**Extract**.
◇ ◇ ◇ ◇ ◇

This Blog has been advocating the return of three children to their biological parents, Paul and Zabeth Bayne, for which a ruling is expected from Judge Crabtree within the next two weeks. Stay posted.


  1. The story of Josef Fisher is a tragic one and one once more goes to show the power imbalance between ministry and parent, or ministry and foster parent.
    When you put that power into the hands of functionaries whose minds seem to operate like automatons the prospect is chilling. Let it be some comfort to Josef that nobody discriminated against him. He got the same even-handed treatment that everyone gets---consistently rotten.
    When we look at cases like the Bayne family, we hear from a lot more parents who have suffered the loss of their children and who have had great difficulty getting their day in court. Oh, if only these people could get a quick hearing, with competent advocacy. How much suffering would be saved!!! We often forget that foster parents can suffer just as much as natural parents. I can assure you that when little 12 year old Rosanah was snatched from the only home she had known for ten years, for the Haldorsons it was like losing their own daughter. Indeed in every emotional aspect, they did lose their own daughter. Even worse, as foster parents, they could never have their day in court and poor Rosanah did not get to have any say.
    Now consider this. The BC foster parents association reported to Judge Gove that they had tracked 200 foster home closings which went through appeal. The association felt that many, if not most of these closings were not justified. Yet only four cases-2% were reversed on appeal. I think that anyone who thinks that the MCF gets it right 98% of the time is living in cloud cuckoo land. Many of the bureaucrats seem to be "as thick as bricks" but I doubt whether even the thickest of the thick would believe 98%' I would say 30% tops. That means 140 good homes lost to child welfare services.Some illustrations. I already told you about Mrs. W.H. She had taken 13 different children over 9 years. Many of them were very difficult. They always got good appraisals, yet it only took one letter from a disgruntled pollceman to shut them down, with no appeal. It later turned out that the policeman was mistaken and the foster child did not commit a crime. No matter, they never admit to a mistake and never change their minds.
    Another foster home had taken a brain damaged kid as their first one and brought him along to the point where he could live with a relative. The next early teenage boy had a mentally ill mother. The plan was to keep him apart from her, as he was beginning to show bizarre behaviour. However, they were in frequent telephone contact. I knew these foster parents well and they were kind and responsible people. The boys mother phoned the social worker and alleged that the foster mother had pushed him down the cellar stairs. This immediately launched an intensive investigation. The foster parents were cleared, but every few days a new allegation arose. Each time a new intensive investigation was launched and the home was cleared. Just how stupid can you get. The worker should have just told the boy not to be so stupid and waste staff time. Oh no, they said every complaint must be investigated. It is in the policy manual. Yet when the foster parents tried to phone the social worker they could never get hold of him. Eventually they complained to the supervisor that they could not reach the social worker. They were labelled as trouble makers and shut down soon after.
    Want to hear some more? Wait until tomorrow.

  2. It does cause stress for children to be removed from their parents. There is a lack of acknowledgement at the time we live in about the importance to a child to feel a part of their own family and to have a sense of their place in the world.
    My baby went to wonderful foster parents, yet it still caused her a lot of stress. When I got her back she would not even stay in her stroller anymore when we went for walks. I had to carry her, she would cry if anyone said hi to her, thinking they would take her away again.

  3. Jenny, I am so sorry for the trauma that this interruption in your parenting has caused your baby girl. It's another evidence of the harm that unnecessary apprehension has on children, all in the name of keeping them safe.

◇ ◇ ◇ ◇ ◇

**Data section**.
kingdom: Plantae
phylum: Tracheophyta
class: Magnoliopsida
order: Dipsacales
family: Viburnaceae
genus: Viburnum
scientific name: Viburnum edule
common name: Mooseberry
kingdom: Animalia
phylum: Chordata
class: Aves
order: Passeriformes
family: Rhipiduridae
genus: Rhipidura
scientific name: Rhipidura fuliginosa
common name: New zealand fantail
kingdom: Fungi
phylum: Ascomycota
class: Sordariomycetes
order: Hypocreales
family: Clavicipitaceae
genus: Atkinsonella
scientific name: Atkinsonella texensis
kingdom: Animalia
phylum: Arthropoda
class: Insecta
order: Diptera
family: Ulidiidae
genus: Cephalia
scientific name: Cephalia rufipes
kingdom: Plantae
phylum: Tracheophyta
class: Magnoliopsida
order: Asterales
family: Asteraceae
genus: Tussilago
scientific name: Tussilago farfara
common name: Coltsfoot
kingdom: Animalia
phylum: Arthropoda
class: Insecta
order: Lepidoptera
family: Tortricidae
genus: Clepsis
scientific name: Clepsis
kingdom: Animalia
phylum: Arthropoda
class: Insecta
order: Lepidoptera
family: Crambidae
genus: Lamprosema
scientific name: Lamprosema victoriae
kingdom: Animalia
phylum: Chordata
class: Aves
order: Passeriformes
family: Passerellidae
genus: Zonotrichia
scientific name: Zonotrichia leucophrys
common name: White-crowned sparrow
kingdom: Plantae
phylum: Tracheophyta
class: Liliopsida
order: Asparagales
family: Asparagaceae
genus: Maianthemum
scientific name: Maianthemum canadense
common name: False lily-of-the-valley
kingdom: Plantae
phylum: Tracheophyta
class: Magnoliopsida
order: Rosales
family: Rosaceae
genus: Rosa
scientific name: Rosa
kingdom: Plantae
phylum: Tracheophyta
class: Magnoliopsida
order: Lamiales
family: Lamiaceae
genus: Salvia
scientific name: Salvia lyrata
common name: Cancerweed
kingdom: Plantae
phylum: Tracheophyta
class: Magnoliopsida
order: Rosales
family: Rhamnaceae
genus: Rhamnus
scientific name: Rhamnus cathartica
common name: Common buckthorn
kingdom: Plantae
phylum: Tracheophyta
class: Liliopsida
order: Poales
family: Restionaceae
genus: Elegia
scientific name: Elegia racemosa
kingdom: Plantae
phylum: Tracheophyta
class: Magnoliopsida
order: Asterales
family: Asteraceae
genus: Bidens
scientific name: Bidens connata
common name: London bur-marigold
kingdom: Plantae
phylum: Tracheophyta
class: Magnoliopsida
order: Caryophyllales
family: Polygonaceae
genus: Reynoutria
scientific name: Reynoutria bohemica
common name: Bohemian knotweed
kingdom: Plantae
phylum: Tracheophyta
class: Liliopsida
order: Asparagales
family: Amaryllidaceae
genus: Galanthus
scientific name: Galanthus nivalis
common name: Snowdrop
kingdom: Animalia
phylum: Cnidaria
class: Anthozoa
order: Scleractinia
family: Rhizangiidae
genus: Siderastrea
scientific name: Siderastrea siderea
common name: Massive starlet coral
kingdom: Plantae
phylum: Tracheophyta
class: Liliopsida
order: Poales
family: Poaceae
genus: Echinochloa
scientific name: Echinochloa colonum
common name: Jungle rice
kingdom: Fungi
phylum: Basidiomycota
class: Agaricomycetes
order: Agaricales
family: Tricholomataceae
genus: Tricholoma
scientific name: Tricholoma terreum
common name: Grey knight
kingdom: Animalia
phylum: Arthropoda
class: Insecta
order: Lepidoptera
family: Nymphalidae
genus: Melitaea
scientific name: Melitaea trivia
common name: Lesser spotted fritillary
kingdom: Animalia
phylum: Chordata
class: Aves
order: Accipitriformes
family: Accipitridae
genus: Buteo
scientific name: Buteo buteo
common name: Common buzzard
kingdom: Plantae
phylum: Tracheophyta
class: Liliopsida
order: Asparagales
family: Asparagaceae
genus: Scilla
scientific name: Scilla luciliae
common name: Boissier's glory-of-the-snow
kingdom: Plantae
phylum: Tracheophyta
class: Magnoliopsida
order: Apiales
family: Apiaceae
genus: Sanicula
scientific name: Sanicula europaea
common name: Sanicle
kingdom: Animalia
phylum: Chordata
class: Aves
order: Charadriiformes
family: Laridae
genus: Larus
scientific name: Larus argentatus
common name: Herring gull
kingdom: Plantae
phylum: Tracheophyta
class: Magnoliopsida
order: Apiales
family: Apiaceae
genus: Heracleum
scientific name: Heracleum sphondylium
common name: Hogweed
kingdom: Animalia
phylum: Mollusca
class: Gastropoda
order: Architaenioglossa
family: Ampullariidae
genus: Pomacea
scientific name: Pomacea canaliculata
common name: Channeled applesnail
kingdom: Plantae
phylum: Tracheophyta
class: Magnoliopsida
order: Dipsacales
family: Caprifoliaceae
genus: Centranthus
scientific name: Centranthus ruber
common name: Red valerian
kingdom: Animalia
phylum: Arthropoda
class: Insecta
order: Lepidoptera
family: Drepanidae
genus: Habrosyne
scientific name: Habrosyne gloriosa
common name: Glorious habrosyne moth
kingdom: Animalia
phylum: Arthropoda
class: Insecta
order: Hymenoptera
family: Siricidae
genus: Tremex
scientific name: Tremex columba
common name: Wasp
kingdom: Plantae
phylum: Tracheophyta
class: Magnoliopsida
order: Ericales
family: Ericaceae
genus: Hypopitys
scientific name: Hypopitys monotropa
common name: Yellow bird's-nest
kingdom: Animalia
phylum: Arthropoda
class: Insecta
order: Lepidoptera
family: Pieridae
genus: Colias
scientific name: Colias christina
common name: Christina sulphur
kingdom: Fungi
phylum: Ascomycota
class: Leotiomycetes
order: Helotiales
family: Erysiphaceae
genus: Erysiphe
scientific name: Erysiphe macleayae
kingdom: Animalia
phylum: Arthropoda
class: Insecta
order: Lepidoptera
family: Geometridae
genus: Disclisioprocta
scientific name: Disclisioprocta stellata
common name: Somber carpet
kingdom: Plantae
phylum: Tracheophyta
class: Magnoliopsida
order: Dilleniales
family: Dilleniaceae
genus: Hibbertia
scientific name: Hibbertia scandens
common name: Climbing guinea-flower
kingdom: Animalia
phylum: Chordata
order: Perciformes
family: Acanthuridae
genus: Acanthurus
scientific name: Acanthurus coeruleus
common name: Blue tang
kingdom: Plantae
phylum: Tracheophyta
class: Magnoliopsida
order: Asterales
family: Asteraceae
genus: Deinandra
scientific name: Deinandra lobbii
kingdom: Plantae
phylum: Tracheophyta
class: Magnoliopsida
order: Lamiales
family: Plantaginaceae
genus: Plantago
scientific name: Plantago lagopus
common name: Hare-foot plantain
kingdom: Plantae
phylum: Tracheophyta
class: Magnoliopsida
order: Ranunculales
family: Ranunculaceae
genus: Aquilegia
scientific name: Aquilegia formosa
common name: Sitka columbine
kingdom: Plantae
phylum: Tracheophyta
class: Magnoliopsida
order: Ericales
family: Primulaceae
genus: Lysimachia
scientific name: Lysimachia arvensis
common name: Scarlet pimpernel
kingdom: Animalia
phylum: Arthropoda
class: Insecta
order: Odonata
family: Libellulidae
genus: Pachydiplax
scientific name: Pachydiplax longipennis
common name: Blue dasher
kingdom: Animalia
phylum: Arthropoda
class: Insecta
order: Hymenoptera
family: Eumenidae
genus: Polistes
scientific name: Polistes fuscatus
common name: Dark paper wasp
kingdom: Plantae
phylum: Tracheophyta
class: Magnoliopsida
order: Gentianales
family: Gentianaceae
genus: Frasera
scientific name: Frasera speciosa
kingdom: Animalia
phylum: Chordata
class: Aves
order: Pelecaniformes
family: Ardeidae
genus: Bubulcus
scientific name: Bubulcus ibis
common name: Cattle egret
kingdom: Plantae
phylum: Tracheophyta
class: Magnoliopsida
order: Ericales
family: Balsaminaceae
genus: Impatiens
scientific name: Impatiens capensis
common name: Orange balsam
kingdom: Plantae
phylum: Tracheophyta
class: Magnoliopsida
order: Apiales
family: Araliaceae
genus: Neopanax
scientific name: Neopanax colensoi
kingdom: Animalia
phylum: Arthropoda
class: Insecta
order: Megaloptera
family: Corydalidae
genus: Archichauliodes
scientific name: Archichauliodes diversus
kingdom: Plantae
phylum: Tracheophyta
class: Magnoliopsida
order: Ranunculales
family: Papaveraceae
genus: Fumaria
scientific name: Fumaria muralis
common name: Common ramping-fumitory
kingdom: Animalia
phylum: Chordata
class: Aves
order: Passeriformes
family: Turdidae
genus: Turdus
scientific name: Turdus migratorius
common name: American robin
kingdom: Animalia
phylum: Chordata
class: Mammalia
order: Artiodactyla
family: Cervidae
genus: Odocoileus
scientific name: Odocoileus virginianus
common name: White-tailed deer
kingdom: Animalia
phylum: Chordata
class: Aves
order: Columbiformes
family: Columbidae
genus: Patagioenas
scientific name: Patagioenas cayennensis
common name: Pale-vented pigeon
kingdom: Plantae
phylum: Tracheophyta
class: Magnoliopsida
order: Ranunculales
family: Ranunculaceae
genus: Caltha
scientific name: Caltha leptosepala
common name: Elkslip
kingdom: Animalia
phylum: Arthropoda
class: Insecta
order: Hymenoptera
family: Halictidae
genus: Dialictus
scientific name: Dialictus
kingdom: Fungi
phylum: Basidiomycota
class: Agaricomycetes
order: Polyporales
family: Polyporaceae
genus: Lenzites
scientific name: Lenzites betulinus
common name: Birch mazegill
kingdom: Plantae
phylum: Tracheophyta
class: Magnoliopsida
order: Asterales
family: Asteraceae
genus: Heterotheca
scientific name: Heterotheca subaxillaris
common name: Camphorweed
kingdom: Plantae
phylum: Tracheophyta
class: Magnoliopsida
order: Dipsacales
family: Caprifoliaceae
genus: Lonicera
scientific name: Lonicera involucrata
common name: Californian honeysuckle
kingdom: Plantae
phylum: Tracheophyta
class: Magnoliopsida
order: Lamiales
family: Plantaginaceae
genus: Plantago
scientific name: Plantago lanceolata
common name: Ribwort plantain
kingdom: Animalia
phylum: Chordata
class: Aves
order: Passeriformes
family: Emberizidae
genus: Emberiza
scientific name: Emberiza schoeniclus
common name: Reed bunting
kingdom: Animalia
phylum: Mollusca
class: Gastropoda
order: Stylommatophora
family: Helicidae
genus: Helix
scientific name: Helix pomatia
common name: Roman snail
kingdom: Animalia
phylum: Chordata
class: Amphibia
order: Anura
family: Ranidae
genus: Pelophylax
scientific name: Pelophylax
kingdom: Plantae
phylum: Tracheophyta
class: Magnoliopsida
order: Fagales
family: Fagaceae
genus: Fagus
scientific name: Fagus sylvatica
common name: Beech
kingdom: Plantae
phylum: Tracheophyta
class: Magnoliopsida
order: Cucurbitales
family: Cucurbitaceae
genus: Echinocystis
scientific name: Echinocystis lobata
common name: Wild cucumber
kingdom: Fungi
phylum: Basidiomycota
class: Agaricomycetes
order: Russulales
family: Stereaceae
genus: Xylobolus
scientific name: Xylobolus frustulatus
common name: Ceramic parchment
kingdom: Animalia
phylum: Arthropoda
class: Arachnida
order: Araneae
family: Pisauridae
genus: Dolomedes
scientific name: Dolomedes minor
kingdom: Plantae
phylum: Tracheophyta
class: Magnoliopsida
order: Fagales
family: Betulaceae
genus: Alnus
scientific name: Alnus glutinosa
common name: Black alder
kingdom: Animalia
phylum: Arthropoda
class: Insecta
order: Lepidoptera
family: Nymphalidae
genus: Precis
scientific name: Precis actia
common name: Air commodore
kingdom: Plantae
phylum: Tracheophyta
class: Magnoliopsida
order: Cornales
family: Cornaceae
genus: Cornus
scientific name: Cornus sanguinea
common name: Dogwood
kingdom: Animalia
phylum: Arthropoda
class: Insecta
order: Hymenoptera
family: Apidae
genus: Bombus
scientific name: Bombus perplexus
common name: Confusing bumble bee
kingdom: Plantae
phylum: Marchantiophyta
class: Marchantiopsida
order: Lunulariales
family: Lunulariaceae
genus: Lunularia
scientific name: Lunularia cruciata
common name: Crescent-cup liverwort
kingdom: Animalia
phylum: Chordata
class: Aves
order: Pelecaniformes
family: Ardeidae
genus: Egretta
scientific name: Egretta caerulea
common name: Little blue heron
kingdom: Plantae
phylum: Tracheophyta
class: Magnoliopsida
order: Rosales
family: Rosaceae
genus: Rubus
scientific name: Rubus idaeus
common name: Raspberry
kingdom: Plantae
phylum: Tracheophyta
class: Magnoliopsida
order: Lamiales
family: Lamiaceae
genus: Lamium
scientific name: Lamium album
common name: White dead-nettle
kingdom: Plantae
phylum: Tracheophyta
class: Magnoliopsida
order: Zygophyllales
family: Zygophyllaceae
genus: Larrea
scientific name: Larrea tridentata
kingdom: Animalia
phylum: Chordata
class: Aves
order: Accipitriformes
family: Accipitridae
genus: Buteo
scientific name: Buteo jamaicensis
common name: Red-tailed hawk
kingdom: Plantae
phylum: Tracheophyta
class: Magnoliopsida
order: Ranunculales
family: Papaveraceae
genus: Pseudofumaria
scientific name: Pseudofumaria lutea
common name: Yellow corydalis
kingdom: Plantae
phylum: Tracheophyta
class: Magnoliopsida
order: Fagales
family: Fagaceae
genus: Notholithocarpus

◇ ◇ ◇ ◇ ◇

**Brief**.
Copy the foster care passage from "1. The story" to "everyone gets---consistently rotten.", swapping "ministry" for "department". None of the items is needed for this work.

**Answer to this task**.
1. The story of Josef Fisher is a tragic one and one once more goes to show the power imbalance between department and parent, or department and foster parent.
    When you put that power into the hands of functionaries whose minds seem to operate like automatons the prospect is chilling. Let it be some comfort to Josef that nobody discriminated against him. He got the same even-handed treatment that everyone gets---consistently rotten.